> Directive A
Quote the additive manufacturing passage word for word, from "The additive manufacturing system according" to "a vacuum room.".

> Selected excerpt
════════

In the additive manufacturing system of the present disclosure, since the surface treatment device that processes the material layers is provided, interlayer defects can be reduced, thereby improving the performance of the product. In addition, the surface treatment of the material layers by the surface treatment device can eliminate layer processing errors, thereby avoiding the cumulative processing errors of the product, improving and ensuring the dimensional accuracy of the product.

The additive manufacturing system according to the present disclosure can improve the performance and quality of the product. The formed product can meet use requirements, so that post-processing thereof may be omitted, which is particularly advantageous for large-sized products.

In addition, since the surface treatment of a material layer is performed once the material layer is formed, requirements on the processing environment can be lowered. For example, there is no need to process the product in a vacuum environment or a vacuum room.

In some examples of the additive manufacturing system, the surface treatment unit is configured to, after each of the material layers is formed, perform the surface treatment on the material layer.

In some examples of the additive manufacturing system, the surface treatment unit includes a polishing device. In particular, the polishing device may be a laser polishing device.

In some examples of the additive manufacturing system, the heat source device is a laser heat source device or an arc heat source device.

The surface treatment device and/or the heat source device can be selected according to the material type and product processing parameters.

In some examples of the additive manufacturing system, the heat source device is a non-molten inert gas shielded welding machine, and/or along a forming direction of the material layer, the non-molten inert gas shielded welding machine is located behind the molten pool, while the material feeding device is located in front of or behind the molten pool.

In some examples of the additive manufacturing system, the heat source device is a melt inert gas welding machine, and/or along the forming direction of the material layer, the melt inert gas welding machine is located behind the molten pool.

════════

[Stored entries from a collection]
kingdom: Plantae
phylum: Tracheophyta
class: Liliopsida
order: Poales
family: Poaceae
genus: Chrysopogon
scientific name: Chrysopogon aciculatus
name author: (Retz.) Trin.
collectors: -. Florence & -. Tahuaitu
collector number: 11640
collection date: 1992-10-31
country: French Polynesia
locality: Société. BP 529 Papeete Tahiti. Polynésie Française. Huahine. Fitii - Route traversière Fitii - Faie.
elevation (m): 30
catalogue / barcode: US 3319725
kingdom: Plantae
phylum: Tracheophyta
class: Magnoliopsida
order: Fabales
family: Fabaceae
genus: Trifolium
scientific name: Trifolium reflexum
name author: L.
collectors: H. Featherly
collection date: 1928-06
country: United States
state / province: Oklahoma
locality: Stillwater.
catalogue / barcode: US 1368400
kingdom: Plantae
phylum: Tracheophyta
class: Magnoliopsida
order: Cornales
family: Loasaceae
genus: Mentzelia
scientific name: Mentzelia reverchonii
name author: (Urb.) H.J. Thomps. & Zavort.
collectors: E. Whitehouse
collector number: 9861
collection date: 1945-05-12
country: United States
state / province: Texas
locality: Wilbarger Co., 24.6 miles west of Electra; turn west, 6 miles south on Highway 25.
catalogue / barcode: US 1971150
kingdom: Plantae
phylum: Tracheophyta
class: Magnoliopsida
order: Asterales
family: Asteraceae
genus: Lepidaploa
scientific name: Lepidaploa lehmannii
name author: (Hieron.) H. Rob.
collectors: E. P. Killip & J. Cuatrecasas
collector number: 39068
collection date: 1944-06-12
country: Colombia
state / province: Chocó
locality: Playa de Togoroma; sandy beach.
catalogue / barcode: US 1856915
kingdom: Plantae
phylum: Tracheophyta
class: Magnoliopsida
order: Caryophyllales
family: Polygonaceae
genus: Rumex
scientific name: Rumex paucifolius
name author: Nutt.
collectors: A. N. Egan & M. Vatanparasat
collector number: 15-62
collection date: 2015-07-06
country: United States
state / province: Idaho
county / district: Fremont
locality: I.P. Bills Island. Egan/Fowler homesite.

════════

> Directive B
Lay out only the entries from the line with "collectors: E. P. Killip & J. Cuatrecasas" through the final line of the entries as a numbered list, leaving out blank lines.

> Exercise answer A
The additive manufacturing system according to the present disclosure can improve the performance and quality of the product. The formed product can meet use requirements, so that post-processing thereof may be omitted, which is particularly advantageous for large-sized products.

In addition, since the surface treatment of a material layer is performed once the material layer is formed, requirements on the processing environment can be lowered. For example, there is no need to process the product in a vacuum environment or a vacuum room.

> Exercise answer B
1. collectors: E. P. Killip & J. Cuatrecasas
2. collector number: 39068
3. collection date: 1944-06-12
4. country: Colombia
5. state / province: Chocó
6. locality: Playa de Togoroma; sandy beach.
7. catalogue / barcode: US 1856915
8. kingdom: Plantae
9. phylum: Tracheophyta
10. class: Magnoliopsida
11. order: Caryophyllales
12. family: Polygonaceae
13. genus: Rumex
14. scientific name: Rumex paucifolius
15. name author: Nutt.
16. collectors: A. N. Egan & M. Vatanparasat
17. collector number: 15-62
18. collection date: 2015-07-06
19. country: United States
20. state / province: Idaho
21. county / district: Fremont
22. locality: I.P. Bills Island. Egan/Fowler homesite.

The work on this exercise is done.